At the time of his death, Amenhotep I was about 35 years old and approximately 5 feet 6 inches tall, Saleem said. In addition, he was circumcised and displayed healthy teeth. “Amenhotep I seems to have physically resembled his father. He had a narrow chin, a small narrow nose, curly hair and mildly protruding upper teeth,” Saleem said.

Pharaoh Amenhotep I was around 35 years old when he died, about 3,500 years ago. The image of his face and skull was revealed by a noninvasive CT scan of his mummy. (Sahar Saleem, Zahi Hawass)

The CT scan did not reveal any wounds or disfigurement due to disease that could give the experts a clue as to the cause of death. During the process of mummification, the embalmers removed his brain and heart. Grave robbers may have disfigured the mummy following his first burial.

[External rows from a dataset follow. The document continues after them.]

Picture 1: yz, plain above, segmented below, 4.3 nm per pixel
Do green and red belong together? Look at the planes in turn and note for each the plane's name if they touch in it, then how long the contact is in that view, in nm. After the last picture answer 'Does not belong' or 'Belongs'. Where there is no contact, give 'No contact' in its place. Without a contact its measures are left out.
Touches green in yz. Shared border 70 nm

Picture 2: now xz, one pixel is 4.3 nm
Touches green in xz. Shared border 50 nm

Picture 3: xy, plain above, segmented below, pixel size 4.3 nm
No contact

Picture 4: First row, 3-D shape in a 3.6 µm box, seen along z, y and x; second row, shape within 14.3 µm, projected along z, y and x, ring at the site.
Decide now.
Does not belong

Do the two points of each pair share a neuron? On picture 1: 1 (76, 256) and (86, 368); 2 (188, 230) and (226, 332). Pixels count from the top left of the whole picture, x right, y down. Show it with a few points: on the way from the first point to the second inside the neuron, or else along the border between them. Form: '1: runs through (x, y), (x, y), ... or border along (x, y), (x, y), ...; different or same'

Discovered in 1881 in the company of other reburied royal mummies, the Amenhotep I mummy was found in a cache at Deir el Bahari in southern Egypt. As the heir of his father Ahmose I, Amenhotep I was the second pharaoh of the 18th dynasty. He ruled from approximately 1525 to 1504 B.C. after the deaths of his elder brothers.

During his reign, Egypt saw prosperous and secure times. As pharaoh, he led successful invasions of Libya and northern Sudan. In death, he and his mother Ahmose-Nefertari were deified.

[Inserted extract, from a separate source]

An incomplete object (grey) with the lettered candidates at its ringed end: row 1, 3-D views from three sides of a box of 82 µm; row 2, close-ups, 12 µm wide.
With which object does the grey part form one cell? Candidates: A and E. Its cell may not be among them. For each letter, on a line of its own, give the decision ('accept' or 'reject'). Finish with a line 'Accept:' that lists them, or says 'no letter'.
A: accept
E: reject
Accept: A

Noninvasive CT scanning of the sarcophagus and mummy of Pharaoh Amenhotep I allowed archeologists to study the remains, unwrapping them digitally with a CT scan. (Sahar Saleem, Zahi Hawass)

In years past, both Saleem and Hawass had theorized that the purpose of the 11th-century B.C. restoration was to reuse royal burial offerings for later pharaohs. However, their latest study proved them wrong.

“We [found] that at least for Amenhotep I, the priests of the 21st dynasty lovingly repaired the injuries inflicted by the tomb robbers, restored his mummy to its former glory and preserved the magnificent jewelry and amulets in place,” said Saleem.

Saleem and Hawass have examined more than 40 royal mummies of the New Kingdom, the period between the 16th and 11th centuries B.C. Of these, 22 mummies, including that of Amenhotep I, were transferred this year to a new museum in Cairo.

“We show that CT imaging can be profitably used in anthropological and archeological studies on mummies, including those from other civilizations, for example Peru,” Saleem and Hawass wrote in the study.